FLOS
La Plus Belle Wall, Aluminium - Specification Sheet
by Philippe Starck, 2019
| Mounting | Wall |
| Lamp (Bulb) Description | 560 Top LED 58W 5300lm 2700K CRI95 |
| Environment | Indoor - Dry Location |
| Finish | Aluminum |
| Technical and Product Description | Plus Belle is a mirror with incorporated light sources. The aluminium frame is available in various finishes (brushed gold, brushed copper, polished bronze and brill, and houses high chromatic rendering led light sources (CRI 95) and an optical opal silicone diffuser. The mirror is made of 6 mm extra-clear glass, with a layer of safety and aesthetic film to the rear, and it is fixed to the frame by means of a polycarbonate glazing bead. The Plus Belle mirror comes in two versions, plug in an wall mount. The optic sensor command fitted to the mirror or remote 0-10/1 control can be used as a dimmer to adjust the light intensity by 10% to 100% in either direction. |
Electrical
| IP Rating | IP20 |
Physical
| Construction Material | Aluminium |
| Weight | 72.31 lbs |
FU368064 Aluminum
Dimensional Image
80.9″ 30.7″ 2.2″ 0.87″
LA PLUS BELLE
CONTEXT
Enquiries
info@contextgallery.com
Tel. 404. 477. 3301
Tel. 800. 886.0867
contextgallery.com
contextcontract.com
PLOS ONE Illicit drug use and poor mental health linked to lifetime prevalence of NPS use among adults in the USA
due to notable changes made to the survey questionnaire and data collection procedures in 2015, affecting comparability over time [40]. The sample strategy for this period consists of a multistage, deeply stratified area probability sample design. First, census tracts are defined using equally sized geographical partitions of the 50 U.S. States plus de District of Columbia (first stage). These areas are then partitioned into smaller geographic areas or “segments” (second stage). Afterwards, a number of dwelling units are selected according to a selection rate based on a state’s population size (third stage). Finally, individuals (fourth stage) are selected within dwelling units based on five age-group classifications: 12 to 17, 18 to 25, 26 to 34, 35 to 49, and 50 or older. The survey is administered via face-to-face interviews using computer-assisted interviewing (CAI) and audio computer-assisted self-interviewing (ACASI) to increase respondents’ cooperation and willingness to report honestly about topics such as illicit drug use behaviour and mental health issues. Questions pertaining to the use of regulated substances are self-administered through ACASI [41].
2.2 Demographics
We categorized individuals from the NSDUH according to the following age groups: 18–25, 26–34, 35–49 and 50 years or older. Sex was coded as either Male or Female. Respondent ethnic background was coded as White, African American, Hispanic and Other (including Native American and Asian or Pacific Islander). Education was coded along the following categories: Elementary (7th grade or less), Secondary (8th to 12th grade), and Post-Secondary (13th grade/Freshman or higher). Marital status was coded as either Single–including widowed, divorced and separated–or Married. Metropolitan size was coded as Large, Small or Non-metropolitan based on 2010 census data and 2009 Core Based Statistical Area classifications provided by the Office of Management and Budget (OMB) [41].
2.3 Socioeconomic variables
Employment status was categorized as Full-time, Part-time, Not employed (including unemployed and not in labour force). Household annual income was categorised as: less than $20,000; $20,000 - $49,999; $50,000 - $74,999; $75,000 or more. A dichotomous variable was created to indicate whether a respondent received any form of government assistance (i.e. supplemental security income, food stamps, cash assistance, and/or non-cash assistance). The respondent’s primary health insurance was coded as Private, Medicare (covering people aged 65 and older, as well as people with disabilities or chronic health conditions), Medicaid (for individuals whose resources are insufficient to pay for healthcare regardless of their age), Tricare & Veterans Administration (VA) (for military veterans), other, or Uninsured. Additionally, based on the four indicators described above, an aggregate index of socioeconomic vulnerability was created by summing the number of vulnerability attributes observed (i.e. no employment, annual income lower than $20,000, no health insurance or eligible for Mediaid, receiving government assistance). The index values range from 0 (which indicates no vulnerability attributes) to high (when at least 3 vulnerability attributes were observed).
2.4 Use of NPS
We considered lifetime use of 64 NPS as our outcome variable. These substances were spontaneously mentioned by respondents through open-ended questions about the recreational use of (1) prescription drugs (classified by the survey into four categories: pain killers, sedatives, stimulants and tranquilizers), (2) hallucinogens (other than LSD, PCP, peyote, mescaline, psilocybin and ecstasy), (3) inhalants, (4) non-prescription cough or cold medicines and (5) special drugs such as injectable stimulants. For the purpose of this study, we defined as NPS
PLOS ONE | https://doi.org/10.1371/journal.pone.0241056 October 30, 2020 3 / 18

▸ Aim of the task
Return every line of the records in which the word "either" is found.

▸ Solution
| Technical and Product Description | Plus Belle is a mirror with incorporated light sources. The aluminium frame is available in various finishes (brushed gold, brushed copper, polished bronze and brill, and houses high chromatic rendering led light sources (CRI 95) and an optical opal silicone diffuser. The mirror is made of 6 mm extra-clear glass, with a layer of safety and aesthetic film to the rear, and it is fixed to the frame by means of a polycarbonate glazing bead. The Plus Belle mirror comes in two versions, plug in an wall mount. The optic sensor command fitted to the mirror or remote 0-10/1 control can be used as a dimmer to adjust the light intensity by 10% to 100% in either direction. |
We categorized individuals from the NSDUH according to the following age groups: 18–25, 26–34, 35–49 and 50 years or older. Sex was coded as either Male or Female. Respondent ethnic background was coded as White, African American, Hispanic and Other (including Native American and Asian or Pacific Islander). Education was coded along the following categories: Elementary (7th grade or less), Secondary (8th to 12th grade), and Post-Secondary (13th grade/Freshman or higher). Marital status was coded as either Single–including widowed, divorced and separated–or Married. Metropolitan size was coded as Large, Small or Non-metropolitan based on 2010 census data and 2009 Core Based Statistical Area classifications provided by the Office of Management and Budget (OMB) [41].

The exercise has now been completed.